Harta de ser considerada una “que siempre ha vivido de sus parejas”, como oí ventilar a mi tío Elio en la última comilona de Navidad donde me vieron el pelo, homosexual que salió del armario a los cuarenta años siguiendo el dictado de los tiempos, o mejor dicho sintiéndome ofendida hasta las cejas, y de paso reconozco que también iba algo pasada de cervezas, tomé la abrupta decisión de anunciar en los postres que inauguraría el año con un cambio de estatus, al menos, ante los ojos del entorno socialateoinmovilista donde había tenido la fortuna de nacer, educarme y deseducarme hasta convertirme en esta que ahora se recreaba con la palabra pública que por fin se había atrevido a tomar. Quién me había visto y quién me veía ahora, la introvertida metamorfoseada en reina de las palabras a la hora de los postres. Y así fue como me lancé en la edad madura en brazos de la anhelada vida laboral.

El tío Elio callado, admirado y grabando las montañas de cacao en polvo del tiramisú con el móvil, y yo anunciando que en el nuevo año, pues vida nueva y estatus de lujo. Ya verían cuánto dinero ganaría y qué haría con él, aunque esto último aún no lo había pensado.
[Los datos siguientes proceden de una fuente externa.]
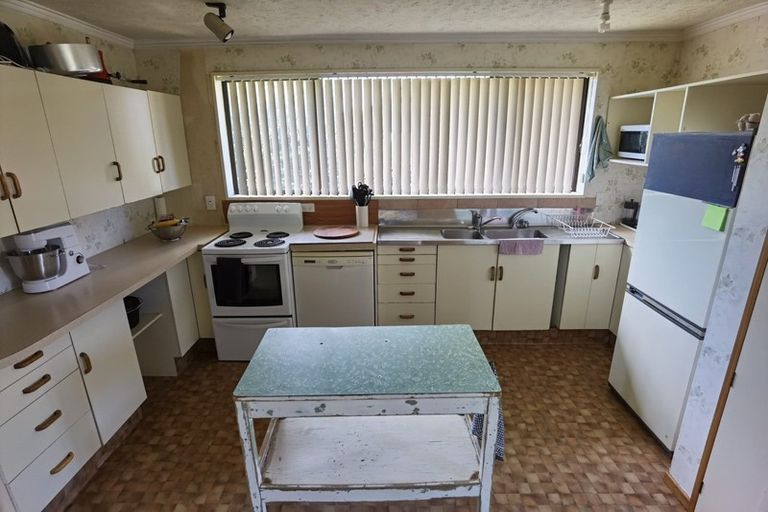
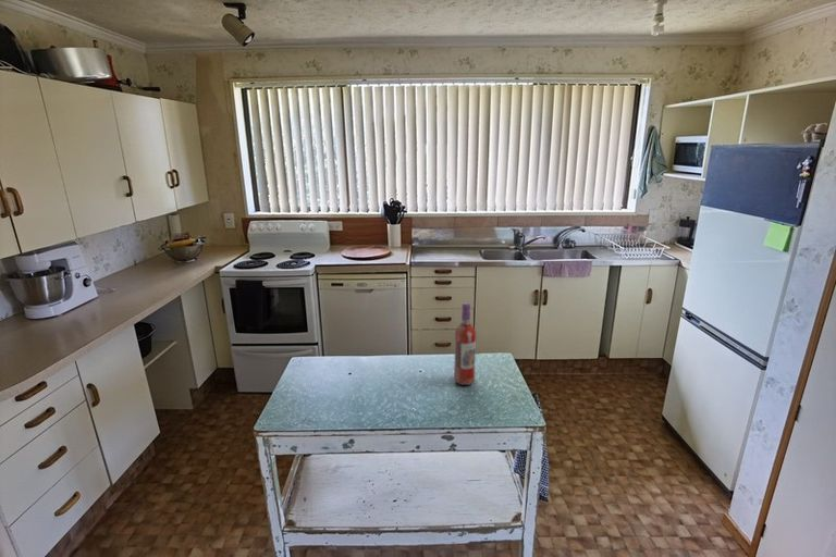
+ wine bottle [453,301,477,386]
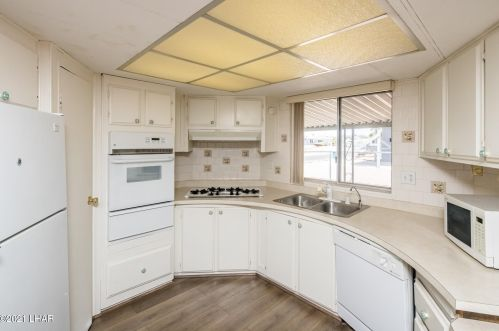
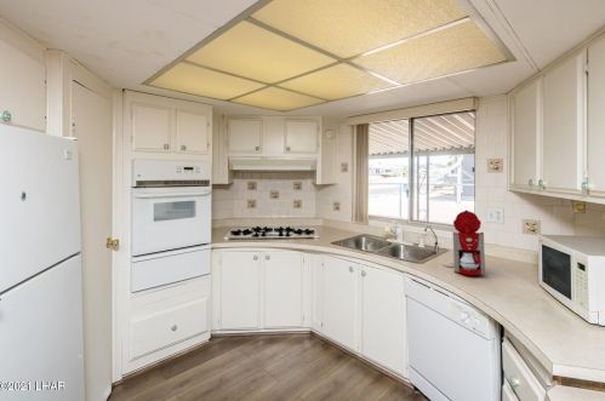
+ coffee maker [443,210,486,276]
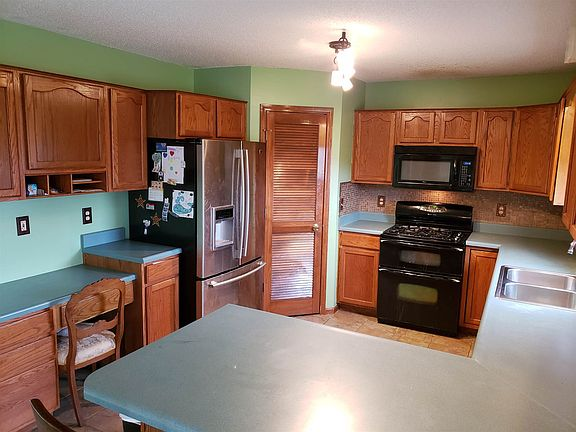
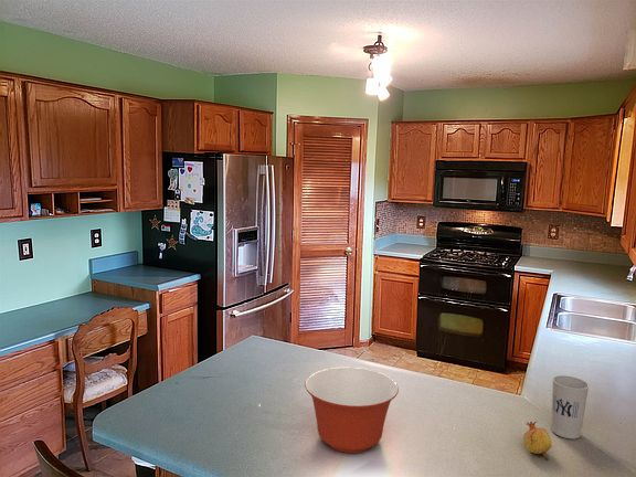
+ fruit [522,421,553,462]
+ cup [551,374,590,439]
+ mixing bowl [304,365,400,454]
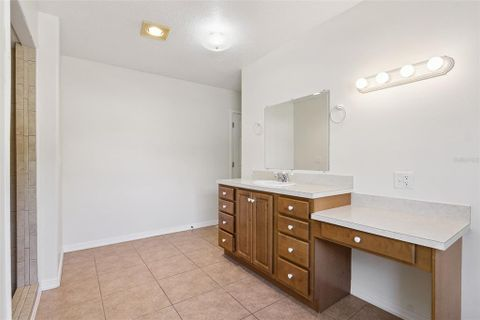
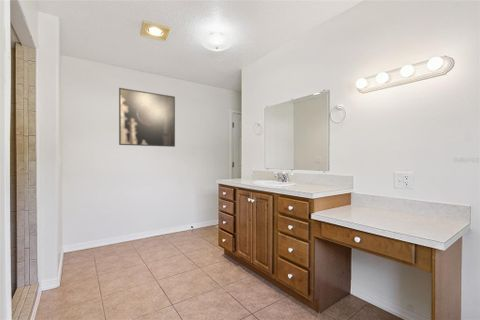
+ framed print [118,87,176,148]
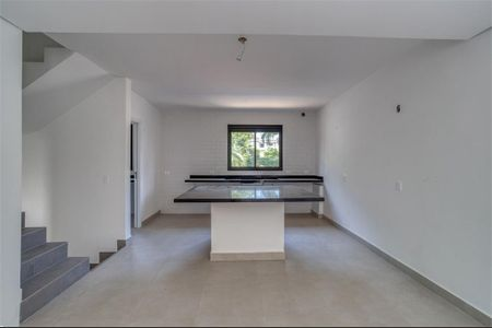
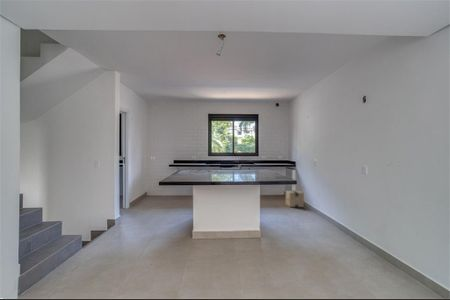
+ cardboard box [285,190,305,208]
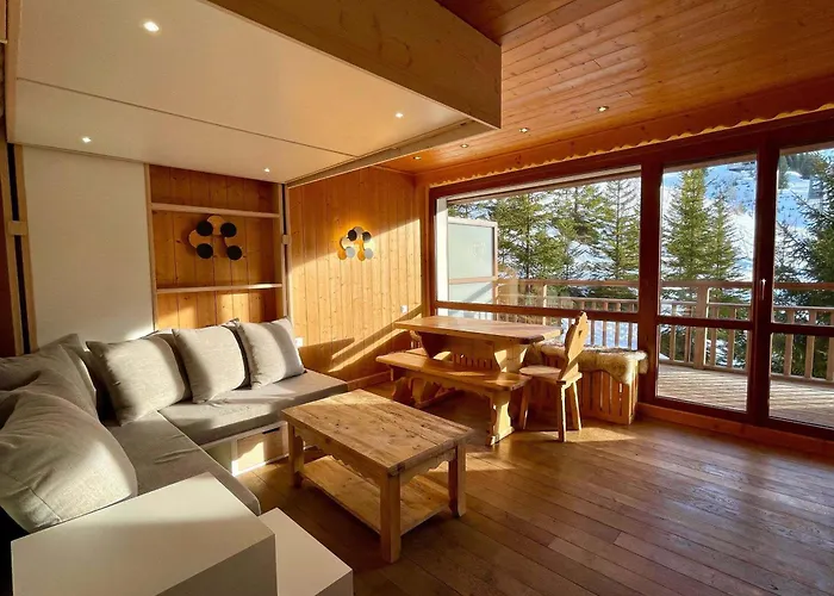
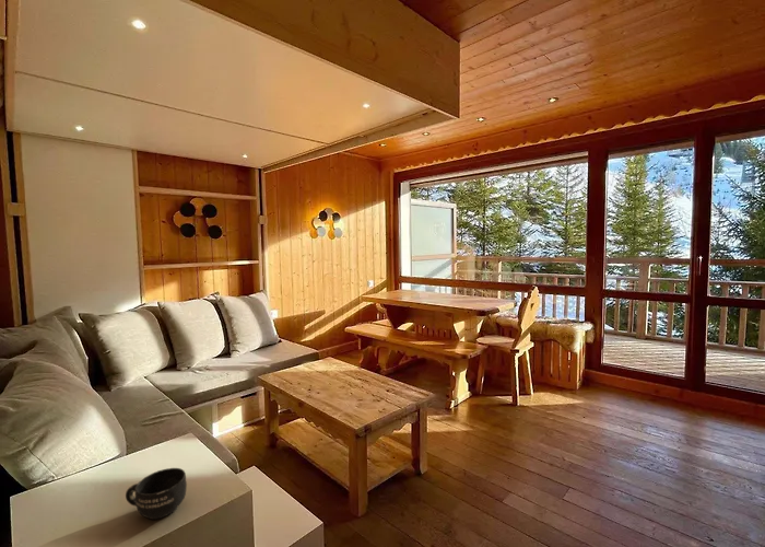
+ mug [125,467,188,521]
Nunca más ser tratada como una de las que no cuentan, una de esas pijas y encima ociosa, lo peor de lo peor. Trabajaría, ganaría dinero, y ya veríamos qué sería entonces de mí, cómo vería entonces la vida.

La idea de la compra-venta a pequeña escala a la que me dedico con bastante éxito desde enero procede de Lola, diseñadora de joyas con taller en un sótano rehabilitado del barrio. Ella me dio el espaldarazo definitivo para erigirme en una mujer emprendedora, como acababa de hacer su prima. Por esas fechas el Ayuntamiento publicitaba facilidades para que las mujeres con hijos e hijas saliéramos arregladas de casa rumbo a una oficina, taller, local o sótano rehabilitado como el de Lola, inundado de madera sueca. No llegué a cumplimentar ningún impreso pero con el tiempo, las centrifugaciones mentales y otras peripecias de una mujer con tanta familia propia e impropia como la mía, más de una noche me adormecí sopesando lo de la compra-venta a través de las plataformas que si Lola dominaba yo también podría aprender a utilizar, y no sé por qué motivo el tránsito para dejar de ser la que siempre está en casa a disposición del personal más querido y odiado me fue resultando más sencilla de lo que había considerado en un principio. ¿Llegaría yo también, como Lola y su prima, empresarias emprendedoras, a la cifra mitificada de los ochocientos euros mes? Con seiscientos llegué a proyectarme idiotamente feliz, como introducida en la piel de otra vida desde luego que mucho mejor, pura belleza llena de sorpresas, una nueva vida, nueva talla de cintura y nuevo talante, sin amarguras, con alergia no al polen sino a todas las cocinas empezando por lavavajillas, dotada de un apresto que ni el atuendo de corte más elegante de cualquier notable empresaria, chin chin chin.